*What to do*
Locate, in the data below, the line that contains "Most recent" and the line that contains "LIFETIME COST"; reproduce exactly those two lines and every line between them, nothing more.

┄┄┄┄┄┄┄┄┄┄┄┄┄┄┄┄┄┄┄┄

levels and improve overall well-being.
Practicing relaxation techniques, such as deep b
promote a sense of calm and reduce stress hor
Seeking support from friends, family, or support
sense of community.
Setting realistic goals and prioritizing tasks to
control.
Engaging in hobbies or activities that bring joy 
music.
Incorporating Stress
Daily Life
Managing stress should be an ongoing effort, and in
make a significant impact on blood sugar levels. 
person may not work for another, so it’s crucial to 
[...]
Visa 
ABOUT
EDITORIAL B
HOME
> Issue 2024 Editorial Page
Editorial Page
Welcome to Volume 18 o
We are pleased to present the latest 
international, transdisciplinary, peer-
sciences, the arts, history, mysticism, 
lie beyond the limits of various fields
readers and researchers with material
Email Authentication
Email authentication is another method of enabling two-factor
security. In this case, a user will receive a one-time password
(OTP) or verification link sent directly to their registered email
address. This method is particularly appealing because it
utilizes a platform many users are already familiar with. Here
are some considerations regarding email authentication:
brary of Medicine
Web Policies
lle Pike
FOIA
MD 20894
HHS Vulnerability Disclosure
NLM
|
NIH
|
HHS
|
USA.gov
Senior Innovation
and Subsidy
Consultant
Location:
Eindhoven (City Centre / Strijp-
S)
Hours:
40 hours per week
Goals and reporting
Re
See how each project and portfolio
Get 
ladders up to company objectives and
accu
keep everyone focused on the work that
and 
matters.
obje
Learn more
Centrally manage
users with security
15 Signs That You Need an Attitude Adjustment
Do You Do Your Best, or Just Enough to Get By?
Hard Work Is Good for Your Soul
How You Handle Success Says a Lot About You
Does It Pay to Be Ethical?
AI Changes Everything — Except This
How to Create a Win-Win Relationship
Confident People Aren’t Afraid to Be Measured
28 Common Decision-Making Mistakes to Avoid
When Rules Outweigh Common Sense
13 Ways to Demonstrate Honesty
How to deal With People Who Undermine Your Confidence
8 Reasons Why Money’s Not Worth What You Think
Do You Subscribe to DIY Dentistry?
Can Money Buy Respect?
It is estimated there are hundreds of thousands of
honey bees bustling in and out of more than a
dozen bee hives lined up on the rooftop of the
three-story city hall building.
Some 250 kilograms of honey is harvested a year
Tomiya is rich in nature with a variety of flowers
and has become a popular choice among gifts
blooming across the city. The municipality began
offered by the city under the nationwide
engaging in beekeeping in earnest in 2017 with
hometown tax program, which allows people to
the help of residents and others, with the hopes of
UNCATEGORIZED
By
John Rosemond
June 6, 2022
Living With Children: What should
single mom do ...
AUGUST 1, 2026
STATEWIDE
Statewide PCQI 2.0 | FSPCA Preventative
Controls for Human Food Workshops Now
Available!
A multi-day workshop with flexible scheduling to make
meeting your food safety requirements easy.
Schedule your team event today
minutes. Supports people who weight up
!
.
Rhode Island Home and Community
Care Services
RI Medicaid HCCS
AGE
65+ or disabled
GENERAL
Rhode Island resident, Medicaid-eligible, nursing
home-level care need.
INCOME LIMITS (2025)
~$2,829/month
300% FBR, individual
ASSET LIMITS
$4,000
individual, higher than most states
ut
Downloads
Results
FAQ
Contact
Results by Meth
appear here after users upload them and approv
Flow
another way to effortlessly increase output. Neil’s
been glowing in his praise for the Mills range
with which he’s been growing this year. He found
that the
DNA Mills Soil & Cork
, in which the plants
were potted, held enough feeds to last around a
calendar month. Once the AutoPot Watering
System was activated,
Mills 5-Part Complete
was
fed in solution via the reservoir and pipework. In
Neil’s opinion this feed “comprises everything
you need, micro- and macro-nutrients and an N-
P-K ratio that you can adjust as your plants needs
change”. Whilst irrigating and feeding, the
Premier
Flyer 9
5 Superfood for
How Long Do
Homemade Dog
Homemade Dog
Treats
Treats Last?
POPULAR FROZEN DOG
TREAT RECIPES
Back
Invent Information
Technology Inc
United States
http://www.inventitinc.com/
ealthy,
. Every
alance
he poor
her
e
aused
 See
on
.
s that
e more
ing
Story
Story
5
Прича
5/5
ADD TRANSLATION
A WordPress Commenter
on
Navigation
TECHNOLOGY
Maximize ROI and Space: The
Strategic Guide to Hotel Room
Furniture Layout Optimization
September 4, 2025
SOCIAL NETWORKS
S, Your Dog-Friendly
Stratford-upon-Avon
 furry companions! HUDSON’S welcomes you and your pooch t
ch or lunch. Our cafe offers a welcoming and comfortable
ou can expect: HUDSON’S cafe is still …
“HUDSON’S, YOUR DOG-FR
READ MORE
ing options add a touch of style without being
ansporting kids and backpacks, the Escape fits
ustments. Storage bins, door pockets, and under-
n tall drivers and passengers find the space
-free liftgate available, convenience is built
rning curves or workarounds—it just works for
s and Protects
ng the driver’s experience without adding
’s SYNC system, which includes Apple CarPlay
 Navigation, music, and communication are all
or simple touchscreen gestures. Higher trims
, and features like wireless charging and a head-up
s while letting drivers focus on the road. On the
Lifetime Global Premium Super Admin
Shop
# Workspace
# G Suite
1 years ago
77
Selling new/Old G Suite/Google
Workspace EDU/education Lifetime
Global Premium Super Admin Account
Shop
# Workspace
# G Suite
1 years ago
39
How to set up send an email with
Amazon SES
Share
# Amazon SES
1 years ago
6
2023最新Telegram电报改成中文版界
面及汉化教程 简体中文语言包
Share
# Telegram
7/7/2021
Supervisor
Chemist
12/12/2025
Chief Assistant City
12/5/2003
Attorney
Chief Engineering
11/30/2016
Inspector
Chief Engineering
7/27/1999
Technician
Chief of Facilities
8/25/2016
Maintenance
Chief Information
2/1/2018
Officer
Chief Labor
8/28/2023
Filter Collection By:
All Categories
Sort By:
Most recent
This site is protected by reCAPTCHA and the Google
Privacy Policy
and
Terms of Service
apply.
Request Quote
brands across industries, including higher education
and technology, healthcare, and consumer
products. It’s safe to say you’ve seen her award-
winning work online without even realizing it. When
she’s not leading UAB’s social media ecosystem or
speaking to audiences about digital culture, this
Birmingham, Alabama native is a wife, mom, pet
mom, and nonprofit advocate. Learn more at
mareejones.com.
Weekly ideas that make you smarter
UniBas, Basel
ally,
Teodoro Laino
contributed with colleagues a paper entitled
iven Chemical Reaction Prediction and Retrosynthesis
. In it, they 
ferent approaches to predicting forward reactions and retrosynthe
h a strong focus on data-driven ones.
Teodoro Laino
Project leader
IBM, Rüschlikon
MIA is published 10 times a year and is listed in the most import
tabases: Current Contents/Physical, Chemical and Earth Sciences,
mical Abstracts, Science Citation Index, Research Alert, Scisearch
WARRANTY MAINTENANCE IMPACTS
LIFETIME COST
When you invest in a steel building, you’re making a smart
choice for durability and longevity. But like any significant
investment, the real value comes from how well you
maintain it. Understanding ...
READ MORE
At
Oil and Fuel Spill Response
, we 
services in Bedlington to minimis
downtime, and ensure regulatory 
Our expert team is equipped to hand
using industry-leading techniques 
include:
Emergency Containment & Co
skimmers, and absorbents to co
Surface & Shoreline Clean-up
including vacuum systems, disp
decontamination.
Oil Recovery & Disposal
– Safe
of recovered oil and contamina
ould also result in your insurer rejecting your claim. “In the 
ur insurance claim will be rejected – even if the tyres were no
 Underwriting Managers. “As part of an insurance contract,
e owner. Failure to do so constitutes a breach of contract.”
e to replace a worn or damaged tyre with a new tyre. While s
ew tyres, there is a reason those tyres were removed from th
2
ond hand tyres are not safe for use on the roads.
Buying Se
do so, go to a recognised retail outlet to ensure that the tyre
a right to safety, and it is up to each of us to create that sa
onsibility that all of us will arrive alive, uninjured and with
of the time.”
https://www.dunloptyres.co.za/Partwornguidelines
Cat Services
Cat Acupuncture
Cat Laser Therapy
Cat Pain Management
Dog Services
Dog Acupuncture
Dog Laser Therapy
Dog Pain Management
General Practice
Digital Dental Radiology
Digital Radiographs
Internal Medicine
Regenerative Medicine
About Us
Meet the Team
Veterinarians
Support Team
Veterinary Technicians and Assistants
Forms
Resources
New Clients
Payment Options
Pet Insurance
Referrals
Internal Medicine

┄┄┄┄┄┄┄┄┄┄┄┄┄┄┄┄┄┄┄┄

*Written solution*
Most recent
This site is protected by reCAPTCHA and the Google
Privacy Policy
and
Terms of Service
apply.
Request Quote
brands across industries, including higher education
and technology, healthcare, and consumer
products. It’s safe to say you’ve seen her award-
winning work online without even realizing it. When
she’s not leading UAB’s social media ecosystem or
speaking to audiences about digital culture, this
Birmingham, Alabama native is a wife, mom, pet
mom, and nonprofit advocate. Learn more at
mareejones.com.
Weekly ideas that make you smarter
UniBas, Basel
ally,
Teodoro Laino
contributed with colleagues a paper entitled
iven Chemical Reaction Prediction and Retrosynthesis
. In it, they 
ferent approaches to predicting forward reactions and retrosynthe
h a strong focus on data-driven ones.
Teodoro Laino
Project leader
IBM, Rüschlikon
MIA is published 10 times a year and is listed in the most import
tabases: Current Contents/Physical, Chemical and Earth Sciences,
mical Abstracts, Science Citation Index, Research Alert, Scisearch
WARRANTY MAINTENANCE IMPACTS
LIFETIME COST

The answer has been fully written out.